Former prime minister Theresa May approved the decision -- which had been made by then-interior minister Sajid Javid -- in one of her last actions before leaving office in early July, the newspaper said.
A spokesperson for Britain's interior ministry declined to confirm the report, noting it does not routinely comment on individual cases.
"Decisions on depriving a dual national of citizenship are based on substantial advice from officials, lawyers and the intelligence agencies and all available information," the spokesperson said.
"This power is one way we can counter the terrorist threat posed by some of the most dangerous individuals and keep our country safe."
Letts was captured by Kurdish forces in Syria and is languishing in jail there, despite saying in a media interview earlier this year he would like to return to Britain.
"I'm not innocent," he told ITV News. "I deserve what comes to me. But I just want it to be... appropriate... not just haphazard, freestyle punishment in Syria."
Letts converted to Islam at the age of 16 and fled his home in Oxfordshire, central England, two years later to join IS.

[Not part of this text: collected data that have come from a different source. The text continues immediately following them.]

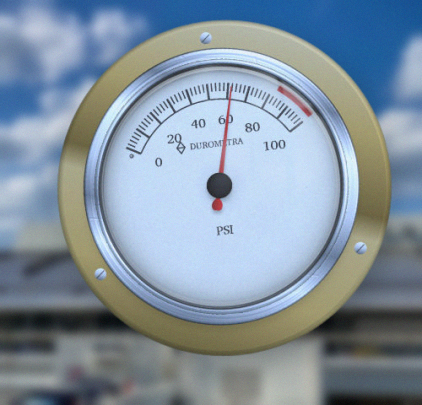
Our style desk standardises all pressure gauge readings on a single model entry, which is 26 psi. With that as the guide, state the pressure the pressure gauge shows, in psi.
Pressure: 62 psi
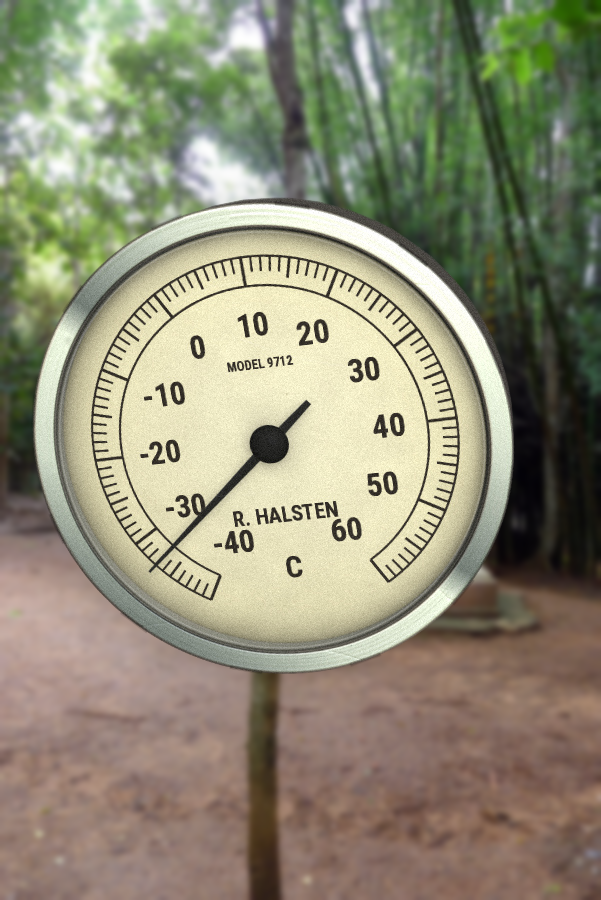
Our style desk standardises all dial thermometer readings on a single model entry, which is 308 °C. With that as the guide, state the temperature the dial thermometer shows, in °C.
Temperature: -33 °C
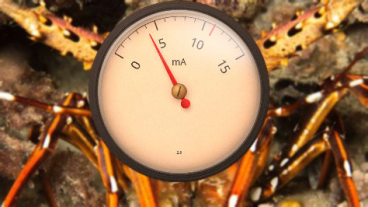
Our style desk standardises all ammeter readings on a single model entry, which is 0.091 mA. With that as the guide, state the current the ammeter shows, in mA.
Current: 4 mA
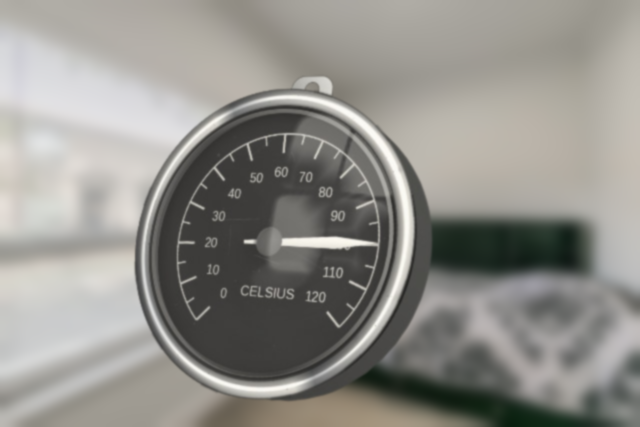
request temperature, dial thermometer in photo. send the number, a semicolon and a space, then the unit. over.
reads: 100; °C
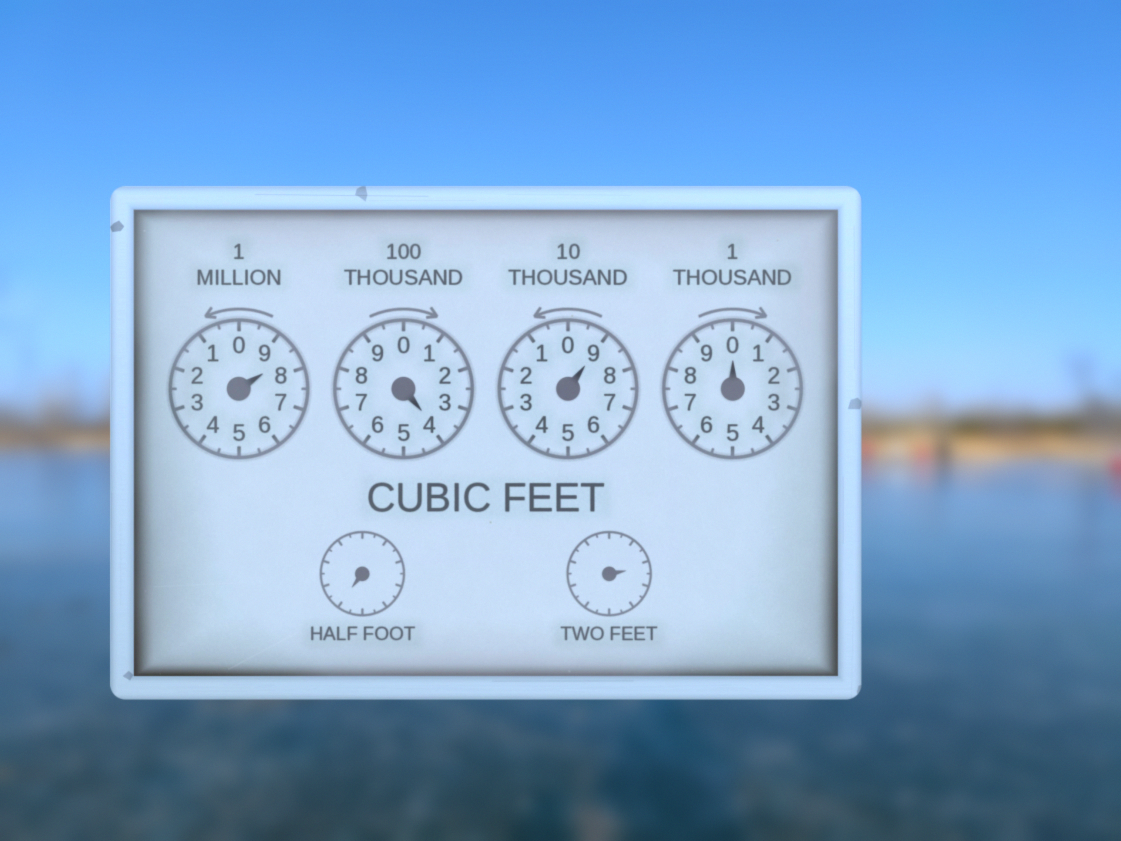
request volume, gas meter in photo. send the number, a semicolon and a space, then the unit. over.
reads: 839000; ft³
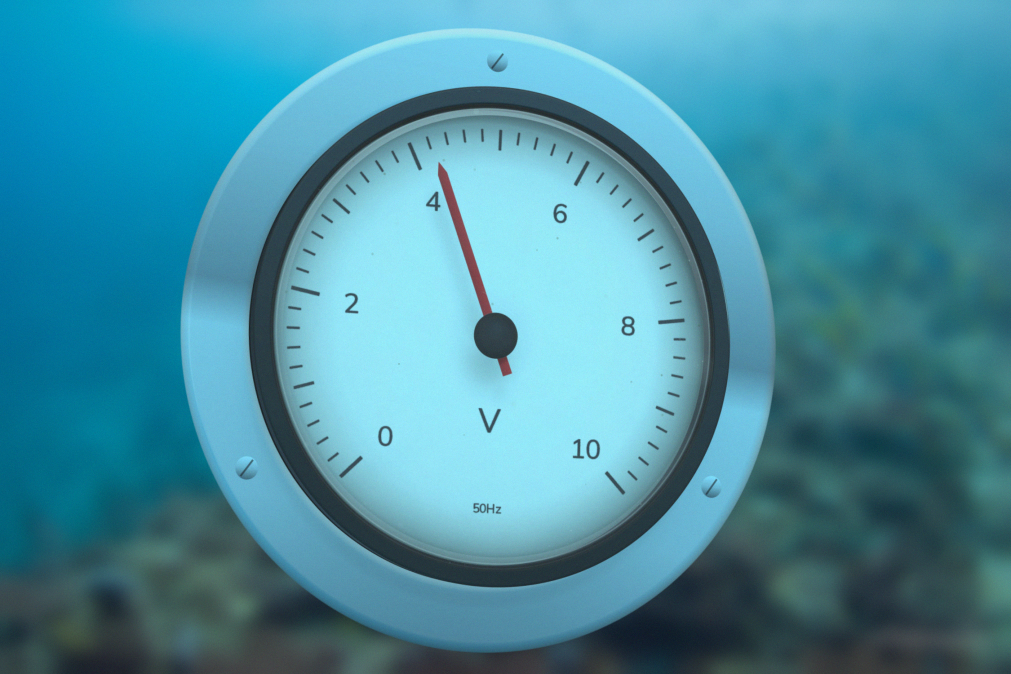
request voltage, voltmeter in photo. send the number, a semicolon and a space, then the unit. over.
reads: 4.2; V
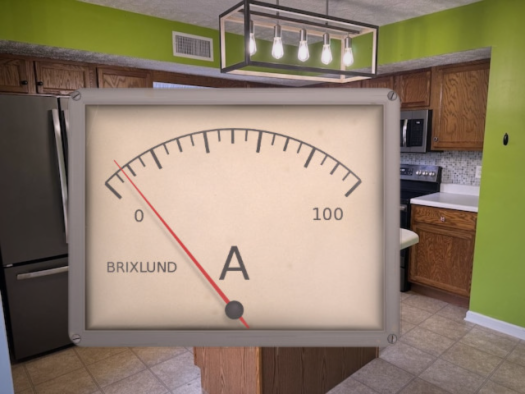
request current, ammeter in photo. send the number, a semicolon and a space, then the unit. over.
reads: 7.5; A
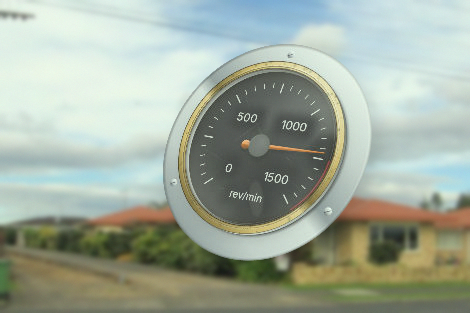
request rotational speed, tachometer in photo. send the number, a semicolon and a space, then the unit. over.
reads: 1225; rpm
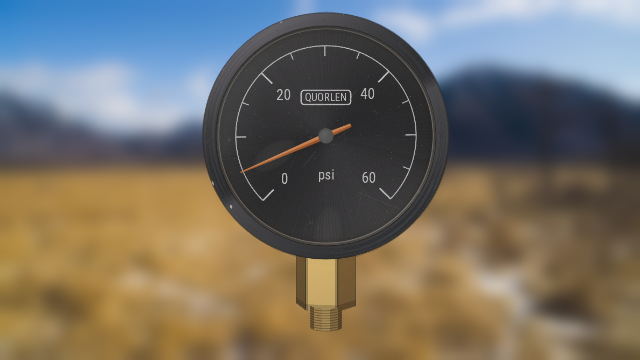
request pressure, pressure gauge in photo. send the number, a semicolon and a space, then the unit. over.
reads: 5; psi
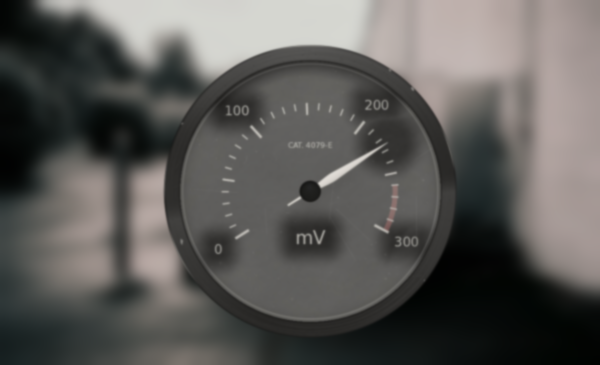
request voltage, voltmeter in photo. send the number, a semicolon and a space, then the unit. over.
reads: 225; mV
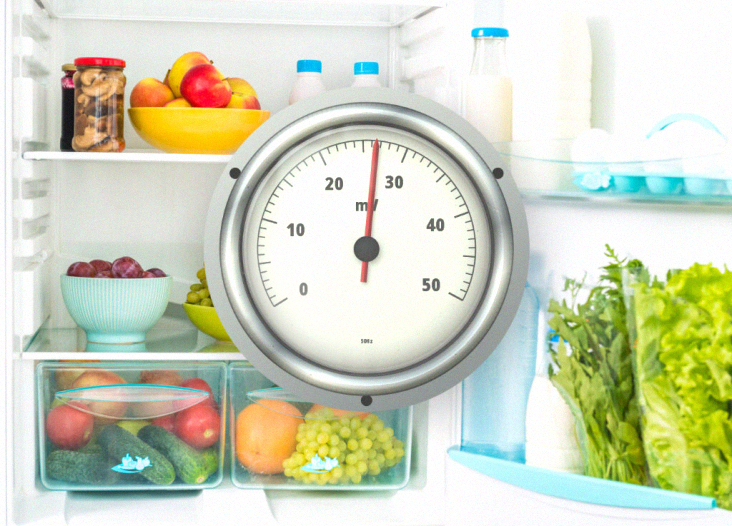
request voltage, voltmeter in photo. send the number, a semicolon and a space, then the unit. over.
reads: 26.5; mV
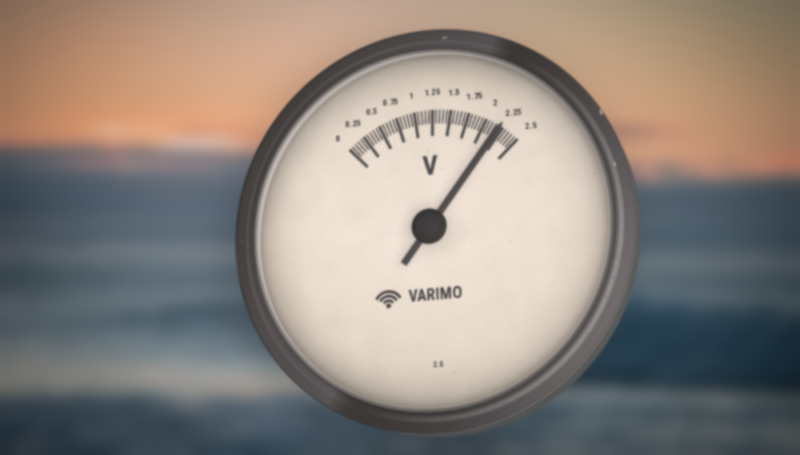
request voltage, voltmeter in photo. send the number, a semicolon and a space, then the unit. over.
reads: 2.25; V
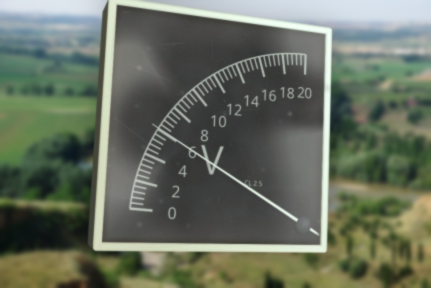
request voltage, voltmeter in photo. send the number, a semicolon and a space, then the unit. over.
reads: 6; V
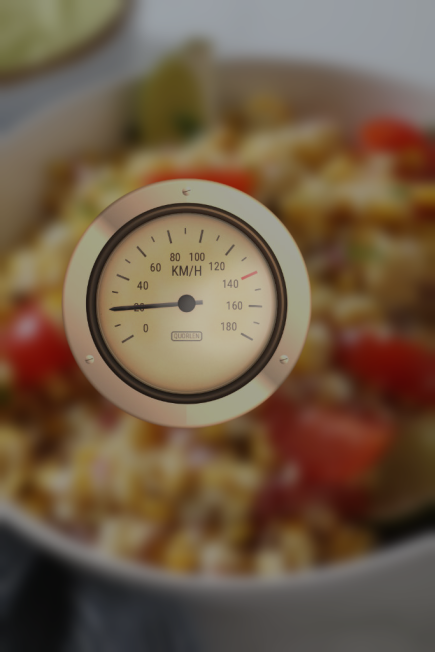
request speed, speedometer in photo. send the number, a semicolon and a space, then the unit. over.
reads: 20; km/h
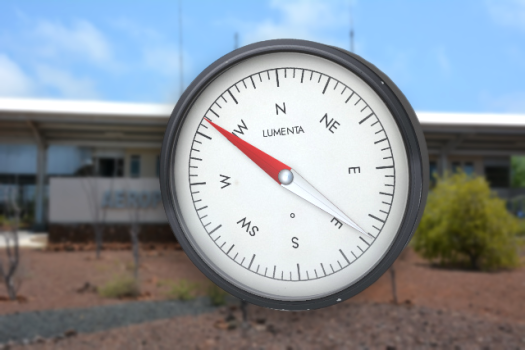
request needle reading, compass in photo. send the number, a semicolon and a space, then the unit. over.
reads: 310; °
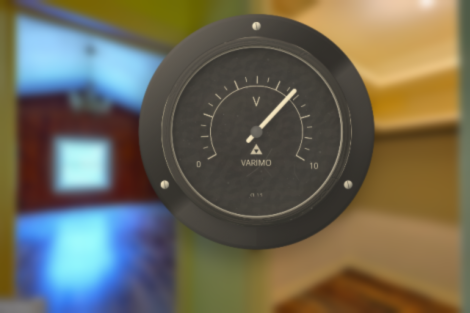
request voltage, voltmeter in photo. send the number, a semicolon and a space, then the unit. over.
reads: 6.75; V
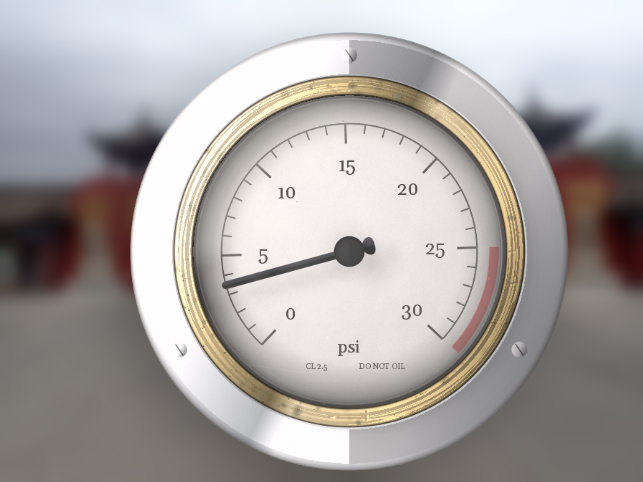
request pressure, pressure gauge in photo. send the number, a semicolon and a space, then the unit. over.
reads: 3.5; psi
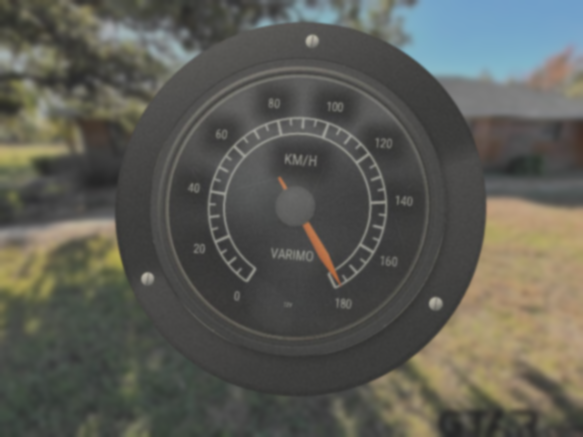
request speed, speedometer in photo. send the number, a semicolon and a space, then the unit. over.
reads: 177.5; km/h
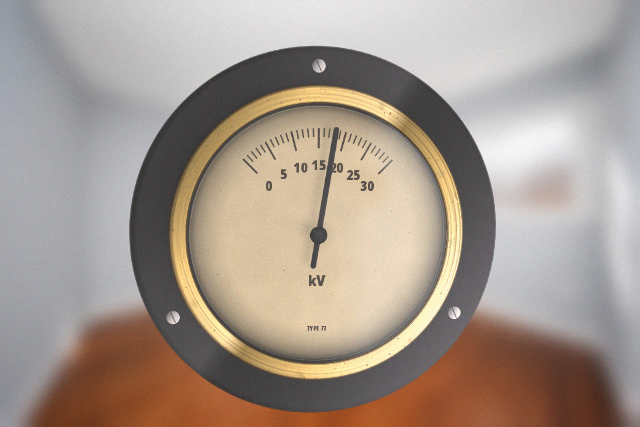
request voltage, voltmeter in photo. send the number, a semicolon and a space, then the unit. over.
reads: 18; kV
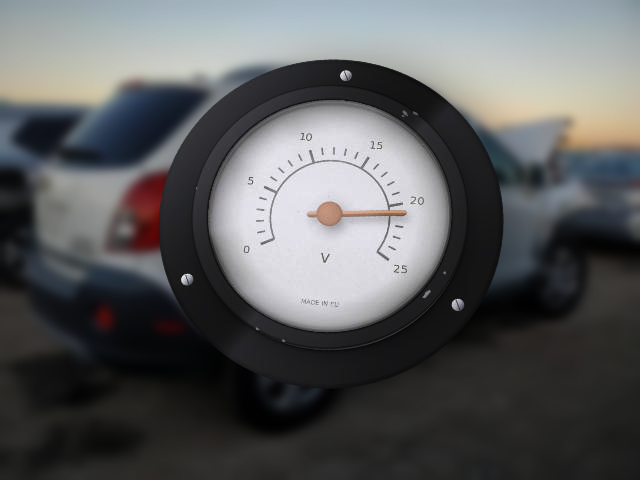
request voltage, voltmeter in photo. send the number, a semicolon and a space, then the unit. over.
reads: 21; V
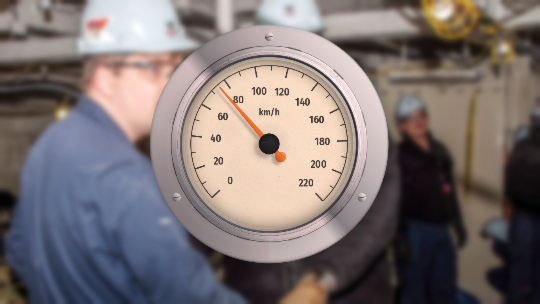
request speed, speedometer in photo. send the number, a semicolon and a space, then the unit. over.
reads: 75; km/h
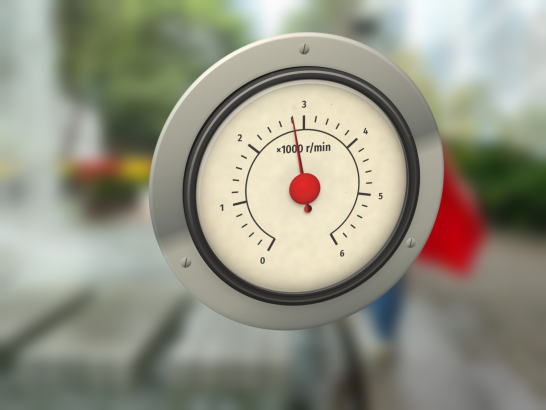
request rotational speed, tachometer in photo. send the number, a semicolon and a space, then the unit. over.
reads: 2800; rpm
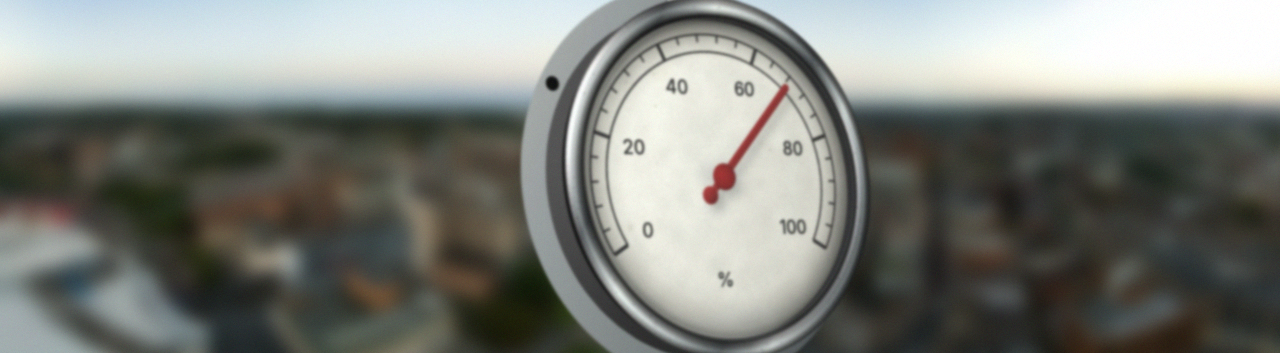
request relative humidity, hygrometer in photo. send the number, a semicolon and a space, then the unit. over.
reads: 68; %
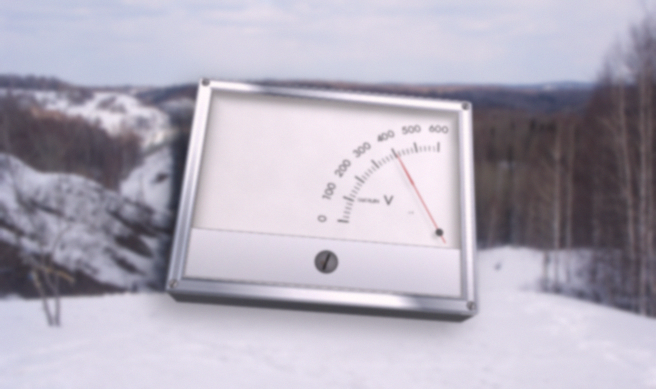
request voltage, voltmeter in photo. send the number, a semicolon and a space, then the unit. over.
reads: 400; V
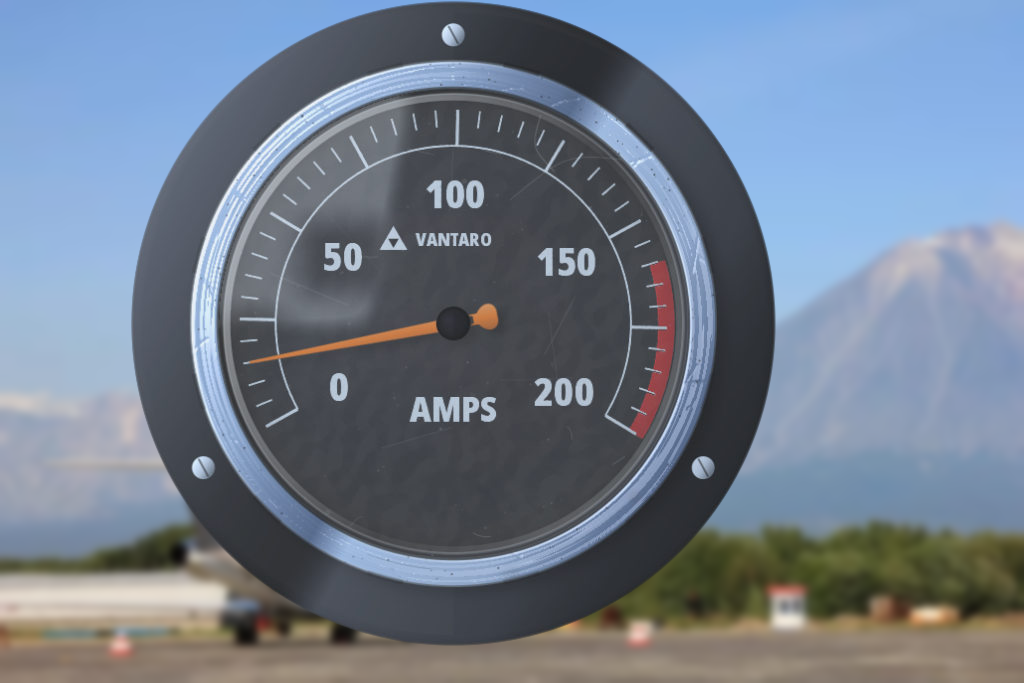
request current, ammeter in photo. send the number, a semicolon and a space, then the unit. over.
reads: 15; A
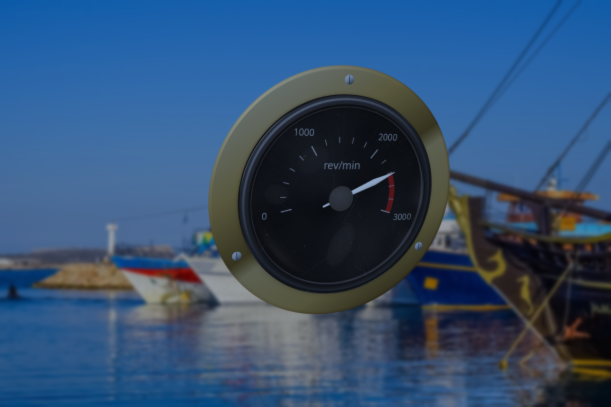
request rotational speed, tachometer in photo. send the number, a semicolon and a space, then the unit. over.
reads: 2400; rpm
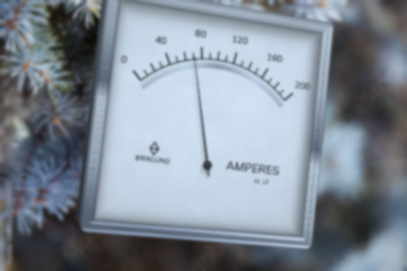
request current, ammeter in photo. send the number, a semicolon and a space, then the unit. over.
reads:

His Canadian father and British mother were convicted in a UK court in June of funding terrorism by sending him a small amount of money during his time in Syria, but were spared jail.
The Mail on Sunday said revoking Letts citizenship had "sparked fury" in Ottawa, which believes he has little connection to the country.
The newspaper added there were fears the spat could overshadow a meeting between Canadian Prime Minister Justin Trudeau and British leader Boris Johnson at the G7 summit in France next weekend.
The decision is the latest instance of Britain revoking the citizenship of its nationals who went to join the Islamic State group's self-proclaimed caliphate.
In February it faced criticism after stripping Shamima Begum, a teenager who traveled to Syria to marry an IS fighter, of her British citizenship.